Trecho do documento |

Jeferson Miola: A encruzilhada do governo -
entre o programa eleito ou a armadilha do arcabouço
Em evento no Rio uma
semana antes da votação do primeiro turno [25/9/2022], Lula repetiu a pregação
feita durante toda a campanha: “Acabou o teto de gastos quando eu for
presidente da República. Não é porque eu quero gastar de forma irresponsável. O
Brasil está precisando de um presidente arrojado que tome atitude de voltar a
investir em infraestrutura rapidamente”.
Nos discursos no dia
da posse no Parlatório do Planalto e no Congresso [1/1/2023], Lula disse que o
SUS, a educação, os investimentos em áreas sociais, na infra-estrutura e no
crescimento foram prejudicados “por uma estupidez chamada teto de gastos, que haveremos
de revogar”.
E complementou: “O
modelo que propomos, aprovado nas urnas, exige, sim, compromisso com a
responsabilidade, a credibilidade e a previsibilidade. E disso não vamos abrir
mão. Foi com realismo orçamentário, fiscal e monetário, buscando a
estabilidade, controlando a inflação e respeitando contratos que governamos
este país”.
Desde sua criação, o
Teto foi desmoralizado. Inviável por seu caráter austericida e recessivo, não
foi cumprido nem mesmo no período do usurpador Temer, que o criou. E foi
estourado em mais de R$ 300 bilhões com gastos eleitoreiros do Bolsonaro no
último ano do governo fascista-militar.
A manutenção do Teto
ficou, portanto, politicamente insustentável. E, com a vitória épica do Lula na
eleição, a proposta de sua extinção ganhou legitimidade, sobretudo diante das
urgências de reconstrução do país.
Apesar disso, no
entanto, na transição de governo o já indicado ministro Haddad assumiu o
compromisso de criar uma âncora fiscal no lugar do desmoralizado teto de
gastos.
Naquele contexto, um
compromisso desnecessário e que, claramente, seria contraproducente para o
próprio governo que iniciaria em 1º de janeiro de 2023, que teria de se
sujeitar a uma regra recessiva e de austeridade fiscal auto-imposta, e que
dificultaria a execução do programa eleito – como, aliás, se alertava à época,
e como se confirma hoje.
O roteiro é conhecido.
Na PEC da Transição o governo eleito se comprometeu a encaminhar ao Congresso
até 31 de agosto de 2023 um projeto de lei complementar instituindo um novo
regime fiscal no lugar da regra do Teto, que acabou revogada da Constituição.
Com quatro meses de
antecedência, em 18 de abril de 2023 o governo protocolou o projeto de lei
daquele que viria a ser [a armadilha] do Novo Arcabouço Fiscal, o NAF.
Em outubro de 2023, já
com a Lei do NAF aprovada [nº 200/2023], Haddad anunciou a meta do déficit zero
– outra medida palatável à Faria Lima, porém bastante problemática e
prejudicial para o governo.Economistas antineoliberais criticaram essas
escolhas e alertaram para os riscos de especulação e terrorismo financeiro
quando o governo fosse obrigado a anunciar a necessidade de ajustes
orçamentários devido à inviabilidade do NAF e do déficit zero.

Seu objetivo | Prossiga o artigo sobre o teto de gastos e o arcabouço fiscal do governo Lula, começando logo após a última frase apresentada. As linhas que vêm a seguir constituem um material à parte, independente do texto acima.

Dados extraídos |

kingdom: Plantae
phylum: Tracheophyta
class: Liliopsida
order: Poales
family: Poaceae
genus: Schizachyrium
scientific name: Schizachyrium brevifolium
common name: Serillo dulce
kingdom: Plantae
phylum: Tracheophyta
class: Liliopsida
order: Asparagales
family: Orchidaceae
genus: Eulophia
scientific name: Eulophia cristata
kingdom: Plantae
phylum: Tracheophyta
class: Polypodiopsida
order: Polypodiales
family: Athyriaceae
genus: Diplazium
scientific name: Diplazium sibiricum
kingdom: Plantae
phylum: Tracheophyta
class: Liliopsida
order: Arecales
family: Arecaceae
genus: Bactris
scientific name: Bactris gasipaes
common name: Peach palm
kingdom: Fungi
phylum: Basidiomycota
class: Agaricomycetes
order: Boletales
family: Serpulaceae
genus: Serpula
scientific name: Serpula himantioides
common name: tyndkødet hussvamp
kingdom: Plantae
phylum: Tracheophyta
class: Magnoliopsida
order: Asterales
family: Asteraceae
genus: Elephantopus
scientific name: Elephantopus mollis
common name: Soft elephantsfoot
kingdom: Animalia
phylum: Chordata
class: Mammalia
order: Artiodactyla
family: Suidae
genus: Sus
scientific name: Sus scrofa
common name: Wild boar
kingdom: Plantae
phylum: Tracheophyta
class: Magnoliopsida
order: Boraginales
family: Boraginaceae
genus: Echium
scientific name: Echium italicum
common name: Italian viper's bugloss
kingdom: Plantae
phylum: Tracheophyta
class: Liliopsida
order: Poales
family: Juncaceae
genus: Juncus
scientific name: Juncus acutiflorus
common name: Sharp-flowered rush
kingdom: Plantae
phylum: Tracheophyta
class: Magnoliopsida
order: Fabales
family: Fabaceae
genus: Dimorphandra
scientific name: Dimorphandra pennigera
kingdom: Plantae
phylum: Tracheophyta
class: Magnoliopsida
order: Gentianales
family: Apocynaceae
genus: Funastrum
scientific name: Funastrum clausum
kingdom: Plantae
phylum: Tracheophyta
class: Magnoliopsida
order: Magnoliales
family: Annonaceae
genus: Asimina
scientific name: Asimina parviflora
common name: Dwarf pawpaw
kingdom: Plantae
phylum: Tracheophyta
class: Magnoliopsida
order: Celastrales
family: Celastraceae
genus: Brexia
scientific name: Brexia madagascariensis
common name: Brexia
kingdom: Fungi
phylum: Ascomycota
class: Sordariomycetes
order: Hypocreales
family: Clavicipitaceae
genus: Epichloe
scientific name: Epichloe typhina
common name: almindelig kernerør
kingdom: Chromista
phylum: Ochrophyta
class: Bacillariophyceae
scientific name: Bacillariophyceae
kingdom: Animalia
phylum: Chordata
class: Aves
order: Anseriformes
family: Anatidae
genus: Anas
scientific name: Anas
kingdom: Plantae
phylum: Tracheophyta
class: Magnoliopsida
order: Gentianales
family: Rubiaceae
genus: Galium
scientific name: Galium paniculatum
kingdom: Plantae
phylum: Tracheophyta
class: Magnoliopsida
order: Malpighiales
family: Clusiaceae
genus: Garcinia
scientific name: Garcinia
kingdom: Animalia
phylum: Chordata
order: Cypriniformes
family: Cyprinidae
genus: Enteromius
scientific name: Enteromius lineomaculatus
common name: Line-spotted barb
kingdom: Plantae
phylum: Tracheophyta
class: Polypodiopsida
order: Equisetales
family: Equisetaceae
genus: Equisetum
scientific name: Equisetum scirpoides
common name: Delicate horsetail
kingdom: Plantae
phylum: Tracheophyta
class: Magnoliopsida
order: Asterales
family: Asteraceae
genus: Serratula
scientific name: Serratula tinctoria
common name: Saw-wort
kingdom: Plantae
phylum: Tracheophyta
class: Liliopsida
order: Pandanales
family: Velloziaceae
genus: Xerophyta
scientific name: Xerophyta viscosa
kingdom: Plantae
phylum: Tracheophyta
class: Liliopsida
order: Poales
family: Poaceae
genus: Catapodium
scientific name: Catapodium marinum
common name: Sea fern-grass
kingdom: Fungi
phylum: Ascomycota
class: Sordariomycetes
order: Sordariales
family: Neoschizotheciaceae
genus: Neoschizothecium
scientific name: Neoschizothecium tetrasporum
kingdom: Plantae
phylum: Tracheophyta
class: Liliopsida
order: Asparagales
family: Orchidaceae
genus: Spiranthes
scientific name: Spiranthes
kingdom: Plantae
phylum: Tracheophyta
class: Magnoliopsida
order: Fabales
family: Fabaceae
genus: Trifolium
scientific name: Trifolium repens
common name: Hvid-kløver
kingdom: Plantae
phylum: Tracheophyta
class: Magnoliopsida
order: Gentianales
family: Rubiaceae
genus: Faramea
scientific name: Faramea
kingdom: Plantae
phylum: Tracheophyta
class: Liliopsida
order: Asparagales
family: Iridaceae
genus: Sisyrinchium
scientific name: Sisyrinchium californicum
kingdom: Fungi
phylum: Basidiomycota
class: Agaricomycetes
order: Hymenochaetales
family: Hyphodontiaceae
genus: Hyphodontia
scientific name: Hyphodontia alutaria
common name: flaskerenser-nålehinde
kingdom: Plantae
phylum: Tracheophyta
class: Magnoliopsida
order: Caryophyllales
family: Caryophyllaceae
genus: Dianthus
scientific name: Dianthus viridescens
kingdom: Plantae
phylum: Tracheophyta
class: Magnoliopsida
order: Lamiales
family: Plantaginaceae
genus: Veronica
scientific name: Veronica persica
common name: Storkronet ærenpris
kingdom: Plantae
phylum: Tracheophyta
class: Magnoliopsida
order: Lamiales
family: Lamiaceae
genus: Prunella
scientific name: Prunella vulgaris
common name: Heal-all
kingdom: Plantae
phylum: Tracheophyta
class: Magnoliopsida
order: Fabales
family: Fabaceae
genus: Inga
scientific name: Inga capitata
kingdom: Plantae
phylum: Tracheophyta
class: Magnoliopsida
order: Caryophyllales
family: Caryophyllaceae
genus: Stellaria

Resposta esperada |
Como uma profecia
auto-realizada, a partir do final deste mês de junho o Brasil foi alvejado por
ataques especulativos contra o real. Matéria do Estadão [6/7] dá a pista para
este esperável fenômeno: “Para analistas, revisão de metas fiscais agravou a percepção
de risco do País”.
O anúncio de cortes de
R$ 25,9 bilhões e a declaração do Haddad de que Lula determinou que “o
arcabouço seja preservado a todo custo” arrefeceram momentaneamente a
especulação, porém colocaram o governo numa encruzilhada: ou avança com o
programa eleito, ou capitula à armadilha do arcabouço fiscal.
Ainda que não seja a
intenção original, o NAF acaba reforçando a captura do Estado pelo rentismo,
uma vez que comprime as despesas sociais para honrar o pagamento da segunda
maior taxa de juros do mundo – só atrás da Rússia, um país em guerra, sujeito a
sanções arbitrárias e vítima do roubo de 300 bilhões de dólares das suas
reservas pelos EUA e OTAN.
Se o NAF estivesse
vigente nos três primeiros governos petistas [2003 a 2014], Lula e Dilma não
teriam podido realizar sequer metade do que realizaram e o combate à fome, à
miséria e às desigualdades não teria sido exitoso.
Isso porque a média de
crescimento das despesas naquele período foi de 6,47% ao ano, o que significa
um desempenho quase três vezes maior que o permitido atualmente pelo NAF, de no
máximo 2,5%, mesmo que o PIB e a economia nacional venham a crescer muito acima
deste limite.
As oligarquias
dominantes não abdicam de um centavo sequer dos mais de R$ 1,4 trilhão que
roubam do orçamento da União através da taxa estratosférica de juros e das
desonerações, favores e privilégios tributários.
Mas, ao mesmo tempo,
pressionam o governo a acabar com a política de aumento real do salário mínimo
e dos benefícios previdenciários, assim como com os pisos constitucionais do
SUS e da educação.
Há quem veja esta
realidade como inevitável, e diga que o governo é obrigado a ceder diante da
correlação de forças desfavorável, com um Congresso hostil e dominado por uma
maioria direitista e extremista.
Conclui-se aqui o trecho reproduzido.